Net
- Cover of the final issue (June 2020)
- Editor: Steven Jenkins
- Categories: Internet
- Frequency: Monthly
- Circulation: 12,703 Jan-Dec 2016
- First issue: December 1994 (as .net)
- Final issue Number: June 2020 332
- Company: Future plc
- Country: United Kingdom
- Language: English
- Website: www.creativebloq.com/net-magazine

= Net (magazine) =

British internet and web design magazine

net was a monthly print magazine that published content on web development and design. Founded in 1994, the magazine was published in the UK by Future plc. It was widely recognized as the premiere print publication for web designers.

The magazine was initially aimed at the general Internet user, but was adapted into a title aimed at professional web designers and web developers under the editorship of Dan Oliver. Its sister publication, the design-focused Creative Bloq blog, was launched by Dan Oliver in 2012, and is estimated to receive over two million monthly readers according to analytics firm SimilarWeb.

The magazine, and its parent Future plc, were also known for their annual The Net Awards, which was an awards body recognizing outstanding achievements in the web development industry. The magazine ended publication in June 2020.

==History==
The magazine was founded in 1994, originally titled as ".net", with the first issue appearing in December. Its then editor was Richard Longhurst and assistant editor was Ivan Pope. It was initially aimed at the general Internet user in the early days of the internet and World Wide Web gaining wider momentum. Regular contributors included Bill Thompson and Davey Winder.

In 2001, Haymarket Media Group closed its competing internet magazine The Net and sold the subscriber list and the rights to the masthead of the magazine to Future in exchange of Future's football title Total Football, subsequently Future absorbed The Net into .net.

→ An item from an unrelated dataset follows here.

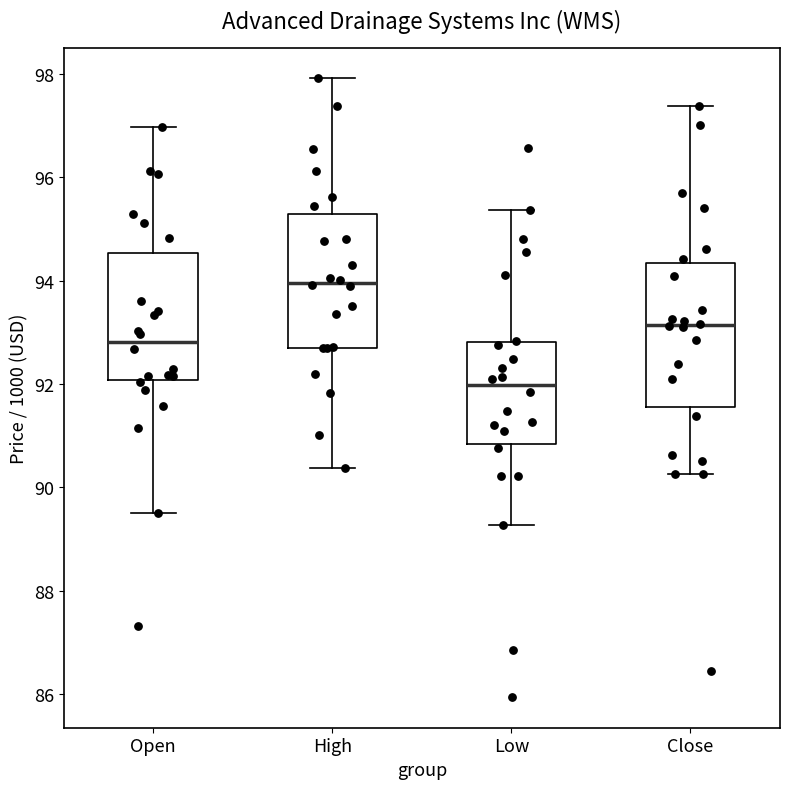

Which box's median line is the highest?

High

In August 2006 (Issue 152), the magazine was redesigned to include a new themed cover design and a new inner layout. Other changes were the addition of a new section at the back of the magazine called Trash replacing comics by drew and the Hi! Monkey Soon after the redesign a column entitled Web Drifter was introduced; written by Martin Sargent, it usually contained issues and language considered vulgar by the readership, and it was subsequently cancelled.

Also in August 2006, the Penny Forum section was removed but reinstated for issue 153 onwards due to large reader response to its removal. Another addition was Web Pro in the latter half of the magazine. This is sectioned into several topics (web security, careers, search engine news and web hosting) and written by industry professionals. There is also a web FAQ section.

In December 2013 (issue 248), it was re-badged as net to end confusion with Microsoft's .NET Framework, which launched in 2002. Along with the name change, the magazine was given the tagline "The voice of web design".

Future announced in April 2020 that it would cease publication due to commercial reasons caused by COVID-19 pandemic with issue 332 (June 2020) being the last.

==Net Awards==
The ".net" brand was known throughout the web development industry for its long-running annual The Net Awards, which awards outstanding achievements in the field. The awards recognized the new talent, trends, and technologies that had pushed the web forward over the previous twelve months, as well as recognizing outstanding contributions by established individuals and companies. The annual judging panel was made up of notable industry veterans and thought leaders.

Categories included Agency of the Year, Individual Outstanding Contribution, Developer of the Year, and Best Collaborative Project. Notable past winners include BBC News (redesign of the year), Dropbox (mobile app of the year), Old Spice (viral campaign of the year), Flickr (mobile site of the year), and Jeffrey Zeldman (web standards advocate).

The annual voting process began with a public nominations phase. In 2015 alone, over 1,000 nominee considerations were submitted. These were whittled down to ten nominees per category by the award's judging body. Next, a public voting phase occurred to allow for community impact to play a role in each project's consideration. Finally, the judges weighed in to determine the winners of each category. Awards were given out live at the year-end ceremony in London.

==Conference==
net launched its Generate Conference in 2014. The event consisted of a single-track, two-day series of speeches and workshops presented by prominent individuals in the web design industry.

The inaugural conference took place in London, with Shopify and Badoo acting as featured sponsors. The 2015 conference took place in New York City, with Media Temple acting as the featured sponsor.

Past speakers included Dan Cederholm (of Dribbble), Jake Archibald (of Google Chrome), Remy Sharp (of Polyfill), Ethan Marcotte (of responsive web design), and Elliot Jay Stocks (of Adobe Typekit).